Machine UnLearning became a vibrant area of research after the GDPR legislated its rules around the Right to be Forgotten but is also useful to redact and remove information such as copywrited material, PPI, and toxic content. Ken Liu’s got a fantastic primer on Machine UnLearning on the Stanford blog to get your head around some of the concepts such an “Unlearning” via differential privacy.
Disgorgement is a more recent beast developed by Amazon and explained in this academic paper AI Model Disgorgement: Methods and Choices, “One potential fix for training corpus data defects is model disgorgement — the elimination of not just the improperly used data, but also the effects of improperly used data on any component of an ML model. Model disgorgement techniques (“MD” hereafter) can be used to address a wide range of issues, such as reducing bias or toxicity, increasing fidelity, and ensuring responsible usage of intellectual property. Developers of large models should understand their options for implementing model disgorgement, and novel methods to perform model disgorgement should be developed to help ensure the responsible usage of data.”

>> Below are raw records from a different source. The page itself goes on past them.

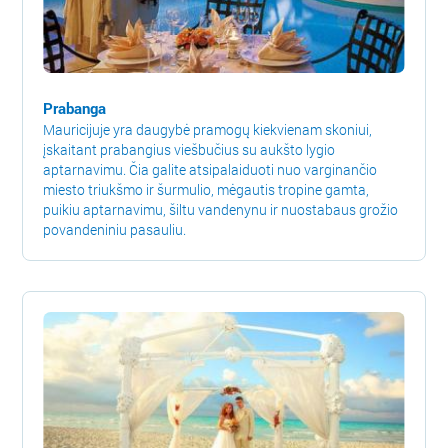
Prabanga
Mauricijuje yra daugybė pramogų kiekvienam skoniui,
įskaitant prabangius viešbučius su aukšto lygio
aptarnavimu. Čia galite atsipalaiduoti nuo varginančio
miesto triukšmo ir šurmulio, mėgautis tropine gamta,
puikiu aptarnavimu, šiltu vandenynu ir nuostabaus grožio
povandeniniu pasauliu.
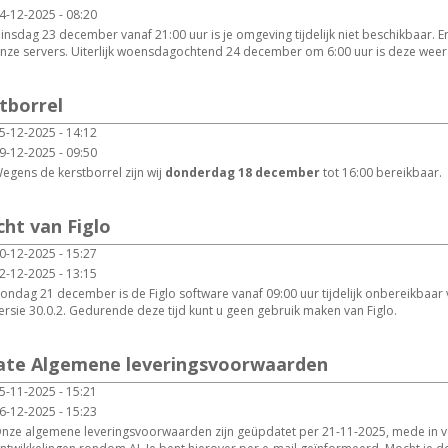
4-12-2025 - 08:20
insdag 23 december vanaf 21:00 uur is je omgeving tijdelijk niet beschikbaar. 
nze servers. Uiterlijk woensdagochtend 24 december om 6:00 uur is deze weer
stborrel
5-12-2025 - 14:12
9-12-2025 - 09:50
egens de kerstborrel zijn wij
donderdag 18 december
tot 16:00 bereikbaar.
cht van Figlo
0-12-2025 - 15:27
2-12-2025 - 13:15
ondag 21 december is de Figlo software vanaf 09:00 uur tijdelijk onbereikbaa
ersie 30.0.2. Gedurende deze tijd kunt u geen gebruik maken van Figlo.
date Algemene leveringsvoorwaarden
5-11-2025 - 15:21
6-12-2025 - 15:23
nze algemene leveringsvoorwaarden zijn geüpdatet per 21-11-2025, mede in 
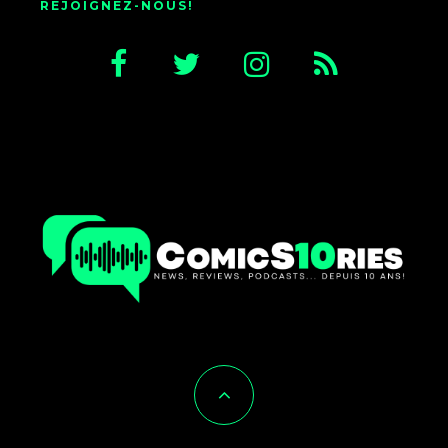
REJOIGNEZ-NOUS!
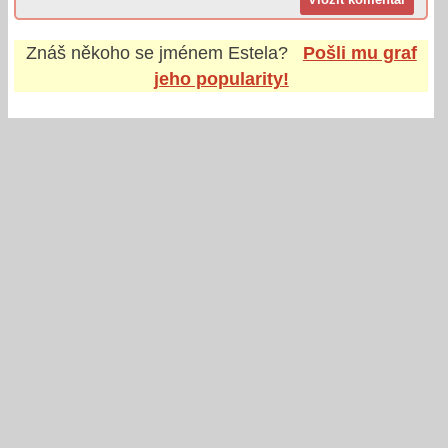
Znáš někoho se jménem
Estela
?
Pošli mu graf
jeho popularity!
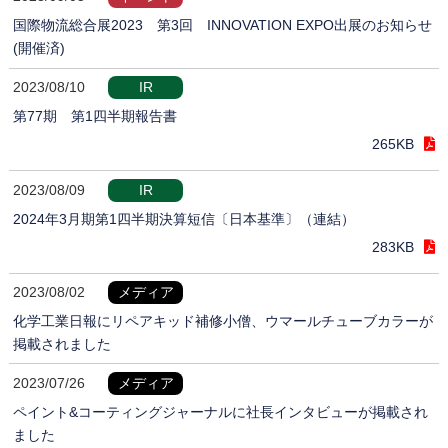
国際物流総合展2023 第3回 INNOVATION EXPO出展のお知らせ
(開催済)
2023/08/10
IR
第77期 第1四半期報告書
265KB
2023/08/09
IR
2024年3月期第1四半期決算短信〔日本基準〕（連結）
283KB
2023/08/02
メディア
化学工業日報にリペアキッド補修小僧、ウマールチューブカラーが
掲載されました
2023/07/26
メディア
ペイント&コーティングジャーナルに社長インタビューが掲載され
ました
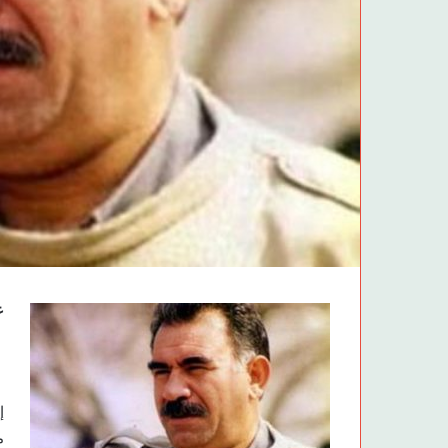
ع
إ
م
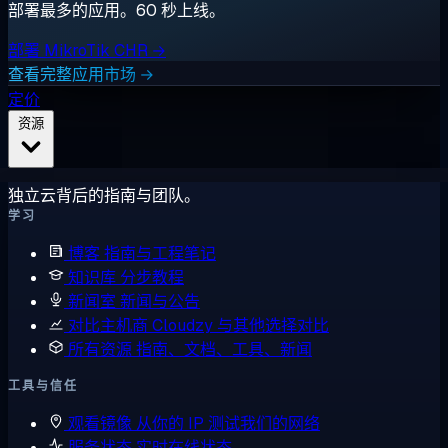
部署最多的应用。60 秒上线。
部署 MikroTik CHR →
查看完整应用市场 →
定价
资源
独立云背后的指南与团队。
学习
博客
指南与工程笔记
知识库
分步教程
新闻室
新闻与公告
对比主机商
Cloudzy 与其他选择对比
所有资源
指南、文档、工具、新闻
工具与信任
观看镜像
从你的 IP 测试我们的网络
服务状态
实时在线状态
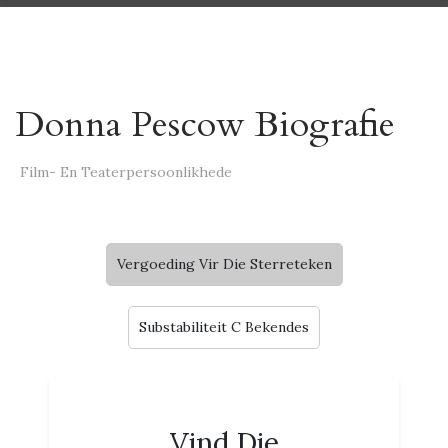
Donna Pescow Biografie
Film- En Teaterpersoonlikhede
Vergoeding Vir Die Sterreteken
Substabiliteit C Bekendes
Vind Die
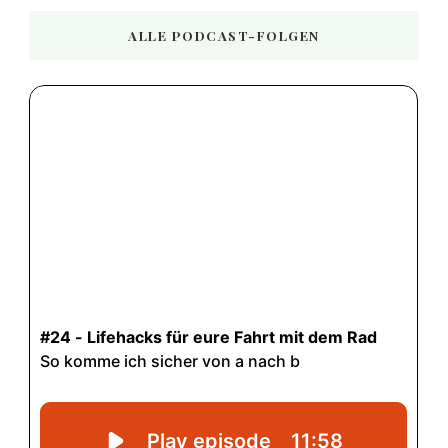
ALLE PODCAST-FOLGEN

Michael Kearns, professor of computer science at the University of Pennsylvania, notes that model disgorgement could, in theory, support GDPR, if OpenAI can find and delete bits of data that are causing ChatGPT’s errors. “The techniques we survey in our paper have tried to anticipate what might be meant by the GDPR when they say the right to be forgotten, because the GDPR makes it pretty clear that in certain circumstances a user should be able to raise their hand and say I want my data to be deleted from storage,” he said. “But the last time I checked, it’s silent on the question of what if a model was trained using your data?”